§ Task requirements:
Would you please return the lines of the entries below starting at the line that has "gehen, eindeutig die Unumgänglichkeit und" and ending at the line that has "den Händen von", both included, exactly as they are?

§ Supplied information:
######
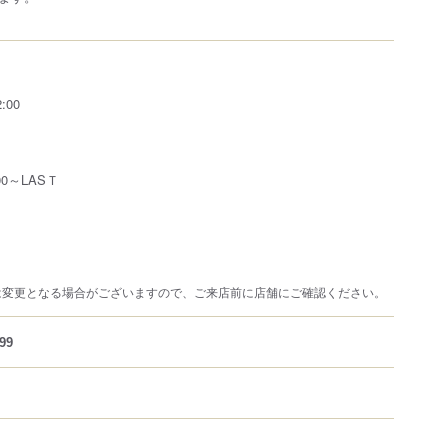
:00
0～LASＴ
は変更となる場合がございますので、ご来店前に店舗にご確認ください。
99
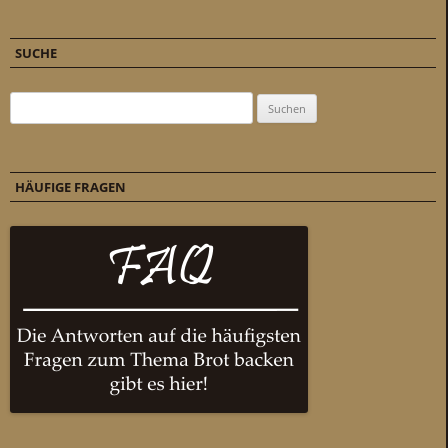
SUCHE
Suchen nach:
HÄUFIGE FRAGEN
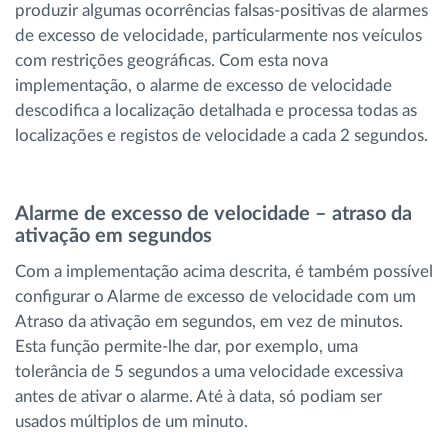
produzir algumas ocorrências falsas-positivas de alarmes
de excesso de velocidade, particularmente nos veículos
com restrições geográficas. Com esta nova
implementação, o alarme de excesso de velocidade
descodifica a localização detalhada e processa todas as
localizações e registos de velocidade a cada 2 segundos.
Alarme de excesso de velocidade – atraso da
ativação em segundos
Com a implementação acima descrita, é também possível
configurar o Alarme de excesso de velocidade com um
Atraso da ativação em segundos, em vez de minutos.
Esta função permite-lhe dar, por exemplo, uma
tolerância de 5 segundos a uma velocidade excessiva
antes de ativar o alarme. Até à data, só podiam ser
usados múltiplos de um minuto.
######
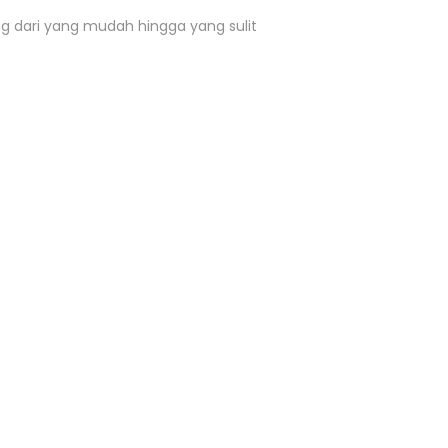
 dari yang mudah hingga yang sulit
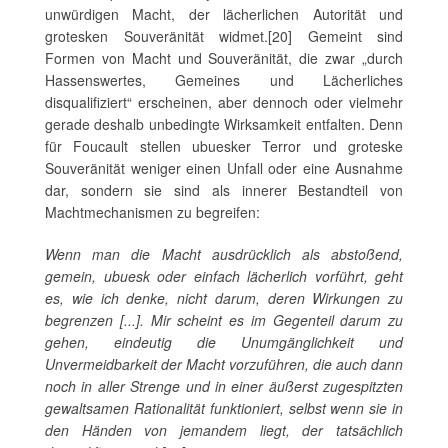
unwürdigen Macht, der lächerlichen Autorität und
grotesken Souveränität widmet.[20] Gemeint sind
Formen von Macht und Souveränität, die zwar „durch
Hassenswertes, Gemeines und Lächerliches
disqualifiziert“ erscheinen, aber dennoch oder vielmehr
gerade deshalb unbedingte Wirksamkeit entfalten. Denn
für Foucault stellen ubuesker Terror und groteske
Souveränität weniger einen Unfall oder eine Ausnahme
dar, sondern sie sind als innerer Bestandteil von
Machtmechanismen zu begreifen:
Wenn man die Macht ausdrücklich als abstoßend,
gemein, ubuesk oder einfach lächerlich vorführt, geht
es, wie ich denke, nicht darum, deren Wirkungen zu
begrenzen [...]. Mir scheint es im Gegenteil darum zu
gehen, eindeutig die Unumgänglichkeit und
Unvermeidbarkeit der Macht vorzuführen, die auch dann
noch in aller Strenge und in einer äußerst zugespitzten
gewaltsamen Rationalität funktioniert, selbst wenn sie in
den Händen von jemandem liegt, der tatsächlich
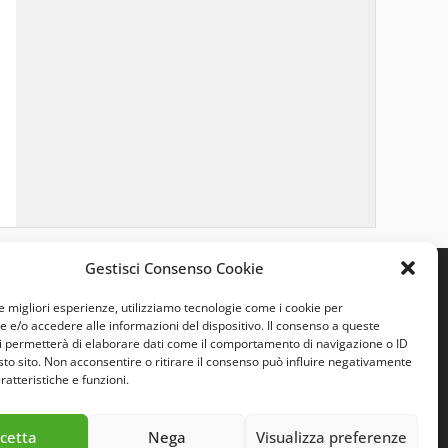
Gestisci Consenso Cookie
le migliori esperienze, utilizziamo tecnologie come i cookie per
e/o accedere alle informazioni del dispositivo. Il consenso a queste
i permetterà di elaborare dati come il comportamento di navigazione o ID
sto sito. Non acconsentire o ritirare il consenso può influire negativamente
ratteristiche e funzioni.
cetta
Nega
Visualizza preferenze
######
§ Exercise output:
gehen, eindeutig die Unumgänglichkeit und
Unvermeidbarkeit der Macht vorzuführen, die auch dann
noch in aller Strenge und in einer äußerst zugespitzten
gewaltsamen Rationalität funktioniert, selbst wenn sie in
den Händen von jemandem liegt, der tatsächlich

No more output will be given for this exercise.